Fourth, I am deeply skeptical of pleasure as a metric of spiritual progress, since that would tend to give credence to an opinion I once heard, that most spiritual seekers happen to be drug addicts that seek a drug-like experience by non-chemical means. If God is a substitute for heroin, how is that form of spirituality different from any addiction to pleasure which is satisfied by pleasure-inducing chemicals? There seems to be a test of sincerity that can explain at least a part of the “dark nights of the soul” – if one seeks God for the pleasure that accompanies the experience, he will be disillusioned by such an experience and will go and seek his pleasures elsewhere. If, however, one is here for wisdom, reality, truth and other more profound aspects of the Divine reality, he will go through the painful part of the path if not gladly, then with acceptance. As men will sometimes go to war together knowing that they will die, so will a saint follow God into the valley of death if need be. The thrill-seeking hippies will go elsewhere, which might contribute to the set of reasons due to which they don’t seem to end up with much to show for, as far as spiritual achievements go.

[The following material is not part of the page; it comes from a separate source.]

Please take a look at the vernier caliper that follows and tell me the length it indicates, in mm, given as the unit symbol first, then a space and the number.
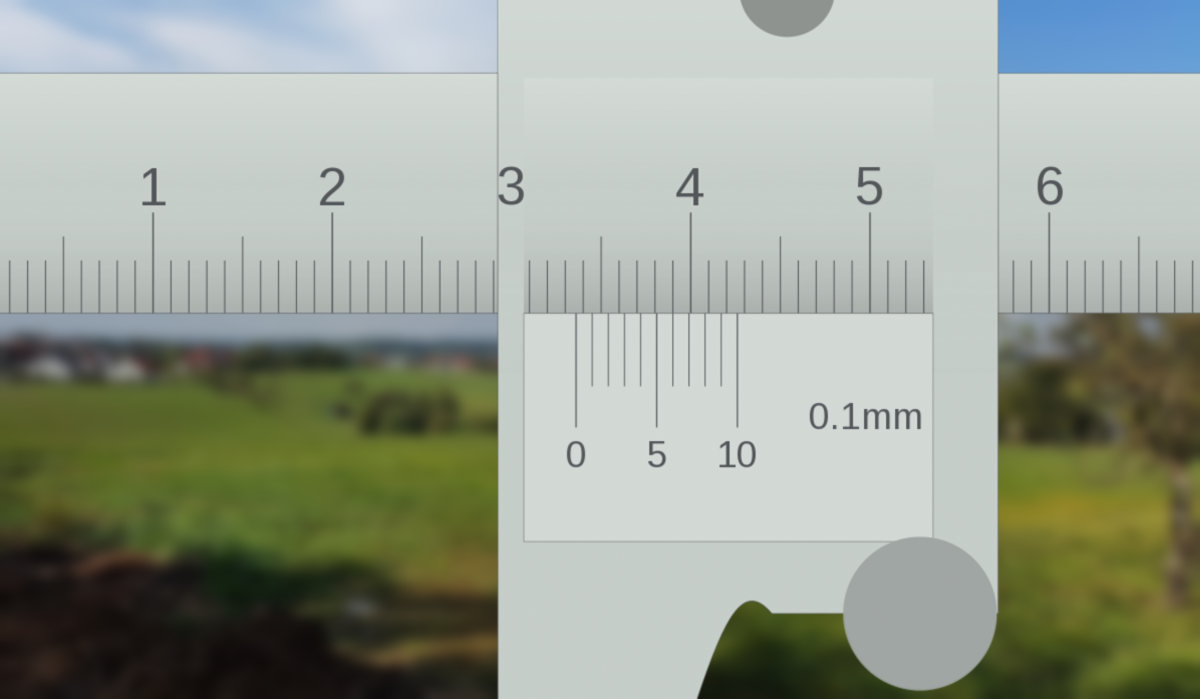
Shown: mm 33.6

Spirituality is not a pleasure cruise, where you need but to sample one’s degree of bliss in order to know his progress on the path. Reality doesn’t look like a promotional leaflet of some cult, where you have a bunch of happy idiots faking bliss in order to attract converts. Rather, it seems to be an invitation to bear your cross and follow God to the place of crucifixion. Yes, God is immense pleasure. However, God is also truth and wisdom and clarity and the ability to bear immense loads and survive great evils and end up wiser and deeper than before. Learning God isn’t a path from lesser to greater bliss, it’s a path from lesser to greater existence, during which your entire personality may have to be broken and reconstructed out of better stuff, and that can hurt like bloody hell.

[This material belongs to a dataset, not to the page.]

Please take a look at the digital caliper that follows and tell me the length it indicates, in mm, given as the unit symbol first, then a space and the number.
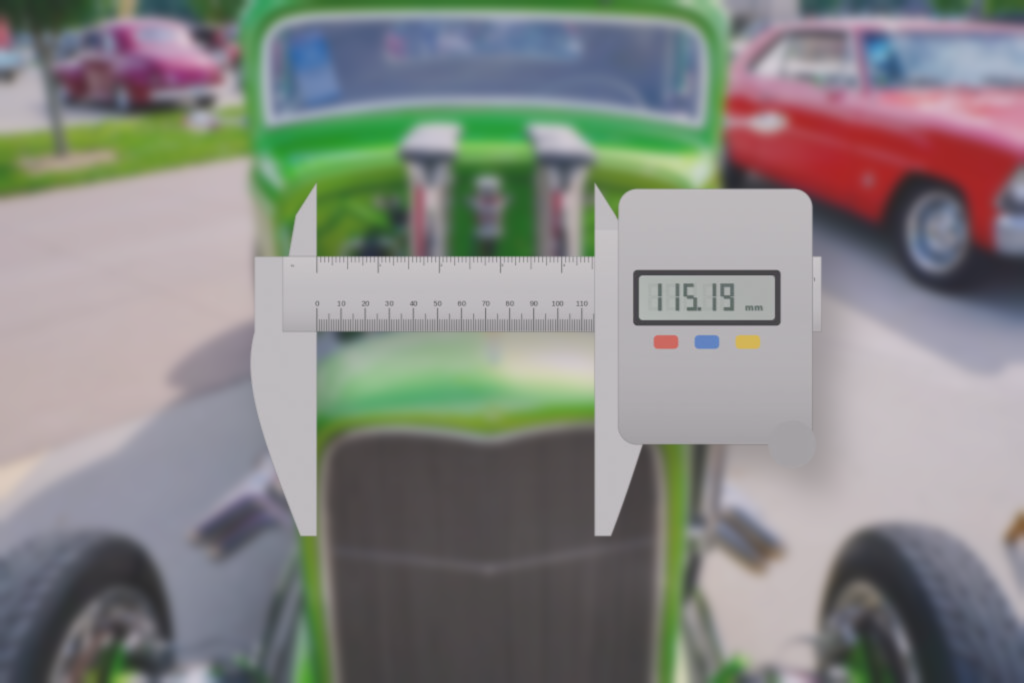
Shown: mm 115.19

If someone is telling you that it isn’t supposed to hurt and that spiritual pain means you’re doing something wrong, he either doesn’t know what the hell he’s talking about or is being deliberately deceptive. If you need to reconstruct a car engine in order to tune it, expectation that it will continue to go faster throughout the tuning process is sheer folly. Not only will it not go faster, it will not go at all because it will be in pieces, because it’s being worked on. It will go faster once it’s reassembled and put back into function on a higher level of capability. It is similar with yoga; during the process of spiritual reconstruction, you can look completely wrecked and in total disarray. You don’t just improve linearly, there are points of significant improvement separated by periods of reconstructive work during which you look and feel like shit. That’s just how it is, and if anyone is telling you otherwise he doesn’t know what he’s talking about.